Jones has pushed back against accusations that his tirades against globalists are actually about Jews, but he also sees the world as controlled by “mafias of all different stripes” — and Ari, Ezekiel and Rahm Emanuel are the head of the Jewish mafia.

Jones, like many other conspiracists, has celebrated Trump’s rise, even once comparing the president-elect to George Washington. And Trump has returned the praise, appearing on the show earlier this year.

“I will not let you down,” Trump said on the show. “You will be very, very impressed, I hope. And I think we’ll be speaking a lot.”

Jones even boasted that Trump called him after the election. (Trump’s team wouldn’t confirm that that the conversation took place.) If Trump is appreciative of Jones, and Jones is a champion of anti-globalist views, the dozens of blogs and Twitter accounts that support them both make the connection between Jews and global control explicit.

“Trump’s election has got all the elitist globalist rats wringing their hands and feeling butt hurt, big time,” wrote Philip Marlowe in a blog post titled “Anti-Trump Globalist Jews Still Insist Ruining America.”

“The Jew’s Agenda is quite obvious folks: Turn America into another mere cog in the [new world order]… of Zionist Jewry; resulting in most of our noble White race turned into a Third World mud race slave and the rest a spat-upon minority.”

What Does Trump Think Himself?

The term “globalism” is elastic, and for this reason has been wielded as a powerful political tool.

“We will no longer surrender this country or its people to the false song of globalism,” Trump has said. “The nation-state remains the true foundation for happiness and harmony.”

Trump’s use of the word has brought with it accusations, from pundits and the Anti-Defamation League, that Trump was toying with anti-Semitic tropes.

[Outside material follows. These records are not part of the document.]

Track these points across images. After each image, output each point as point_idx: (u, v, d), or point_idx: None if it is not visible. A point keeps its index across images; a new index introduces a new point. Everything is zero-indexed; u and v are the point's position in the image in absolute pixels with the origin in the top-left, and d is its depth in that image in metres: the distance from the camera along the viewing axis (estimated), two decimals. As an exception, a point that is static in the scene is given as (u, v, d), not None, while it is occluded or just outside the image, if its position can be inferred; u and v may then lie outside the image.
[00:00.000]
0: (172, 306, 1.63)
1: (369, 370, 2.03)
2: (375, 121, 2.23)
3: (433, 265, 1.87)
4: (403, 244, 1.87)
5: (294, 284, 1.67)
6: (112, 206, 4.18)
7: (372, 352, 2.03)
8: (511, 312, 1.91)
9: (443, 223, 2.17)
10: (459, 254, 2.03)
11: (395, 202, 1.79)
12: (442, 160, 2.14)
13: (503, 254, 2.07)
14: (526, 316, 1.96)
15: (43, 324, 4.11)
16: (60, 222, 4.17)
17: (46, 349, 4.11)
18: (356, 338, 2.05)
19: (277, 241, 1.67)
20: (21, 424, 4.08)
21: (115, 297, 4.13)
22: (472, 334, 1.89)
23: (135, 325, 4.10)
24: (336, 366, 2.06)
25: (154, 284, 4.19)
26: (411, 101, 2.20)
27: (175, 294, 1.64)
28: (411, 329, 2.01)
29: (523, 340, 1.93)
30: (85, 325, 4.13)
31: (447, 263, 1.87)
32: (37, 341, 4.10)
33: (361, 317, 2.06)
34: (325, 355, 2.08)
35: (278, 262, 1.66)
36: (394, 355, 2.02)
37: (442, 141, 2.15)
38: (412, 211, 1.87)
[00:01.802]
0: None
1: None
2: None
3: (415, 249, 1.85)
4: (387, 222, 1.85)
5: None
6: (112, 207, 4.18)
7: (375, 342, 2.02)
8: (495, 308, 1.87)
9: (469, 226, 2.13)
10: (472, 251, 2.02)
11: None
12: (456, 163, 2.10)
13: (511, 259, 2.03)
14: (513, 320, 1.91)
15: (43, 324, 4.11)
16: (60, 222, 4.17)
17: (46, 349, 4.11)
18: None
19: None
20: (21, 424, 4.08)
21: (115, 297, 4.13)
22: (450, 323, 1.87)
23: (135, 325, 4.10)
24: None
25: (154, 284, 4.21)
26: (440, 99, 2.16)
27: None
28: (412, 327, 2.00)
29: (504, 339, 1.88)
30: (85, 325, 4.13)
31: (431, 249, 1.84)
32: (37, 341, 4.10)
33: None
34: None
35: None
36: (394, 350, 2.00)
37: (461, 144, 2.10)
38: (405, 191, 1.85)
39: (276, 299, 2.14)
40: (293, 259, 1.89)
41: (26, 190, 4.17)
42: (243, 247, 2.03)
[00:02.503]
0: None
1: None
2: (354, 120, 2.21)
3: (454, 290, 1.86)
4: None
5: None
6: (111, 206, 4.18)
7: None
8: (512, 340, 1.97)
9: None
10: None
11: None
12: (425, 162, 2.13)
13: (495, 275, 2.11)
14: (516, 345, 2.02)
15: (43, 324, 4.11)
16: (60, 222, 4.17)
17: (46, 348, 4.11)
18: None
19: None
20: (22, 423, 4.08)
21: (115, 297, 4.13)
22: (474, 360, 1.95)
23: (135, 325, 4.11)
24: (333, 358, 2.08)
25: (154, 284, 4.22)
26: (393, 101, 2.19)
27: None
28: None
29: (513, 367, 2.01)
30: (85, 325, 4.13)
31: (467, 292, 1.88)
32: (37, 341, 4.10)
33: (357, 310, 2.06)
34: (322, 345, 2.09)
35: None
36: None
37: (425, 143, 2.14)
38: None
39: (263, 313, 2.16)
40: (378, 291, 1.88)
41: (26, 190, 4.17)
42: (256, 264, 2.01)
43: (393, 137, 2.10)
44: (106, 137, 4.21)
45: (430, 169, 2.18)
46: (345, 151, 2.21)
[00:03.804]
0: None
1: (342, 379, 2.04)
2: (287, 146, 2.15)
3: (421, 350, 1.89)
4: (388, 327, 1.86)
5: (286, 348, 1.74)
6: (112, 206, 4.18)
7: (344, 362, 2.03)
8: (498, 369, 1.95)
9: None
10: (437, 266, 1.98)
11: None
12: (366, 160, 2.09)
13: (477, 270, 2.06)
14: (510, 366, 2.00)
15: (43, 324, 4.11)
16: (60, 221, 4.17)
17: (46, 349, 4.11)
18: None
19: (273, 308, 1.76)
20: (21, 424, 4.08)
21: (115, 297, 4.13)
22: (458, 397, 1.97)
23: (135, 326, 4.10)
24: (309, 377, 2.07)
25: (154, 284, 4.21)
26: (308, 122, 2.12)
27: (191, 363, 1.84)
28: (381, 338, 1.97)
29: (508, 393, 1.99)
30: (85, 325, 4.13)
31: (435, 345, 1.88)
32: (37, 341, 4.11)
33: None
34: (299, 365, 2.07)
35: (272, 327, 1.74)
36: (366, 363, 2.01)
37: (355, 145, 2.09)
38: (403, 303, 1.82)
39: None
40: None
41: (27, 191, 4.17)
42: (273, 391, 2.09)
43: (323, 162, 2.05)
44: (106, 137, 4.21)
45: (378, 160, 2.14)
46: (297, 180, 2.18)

Many of Trump’s defenders saw accusations of anti-Semitism as a smear campaign, pointing to his Jewish children, aides and business colleagues.

“I don’t think Trump has explicitly drawn any connection between Jews and global elites,” said Mark Fenster, a law professor at University of Florida and author of “Conspiracy Theories: Secrecy and Power in American Culture.”

“But Trump has a lot of supporters who are much more explicit about drawing that connection,” said Fenster. “One thing that Trump could do — which he hasn’t — is to say he is opposed to a violent or otherwise extreme discriminatory behavior.”

The fact that Trump has not explicitly distanced himself from anti-Semitic conspiracy theories, Fenster said, “says a lot about his relationship with those who support him.”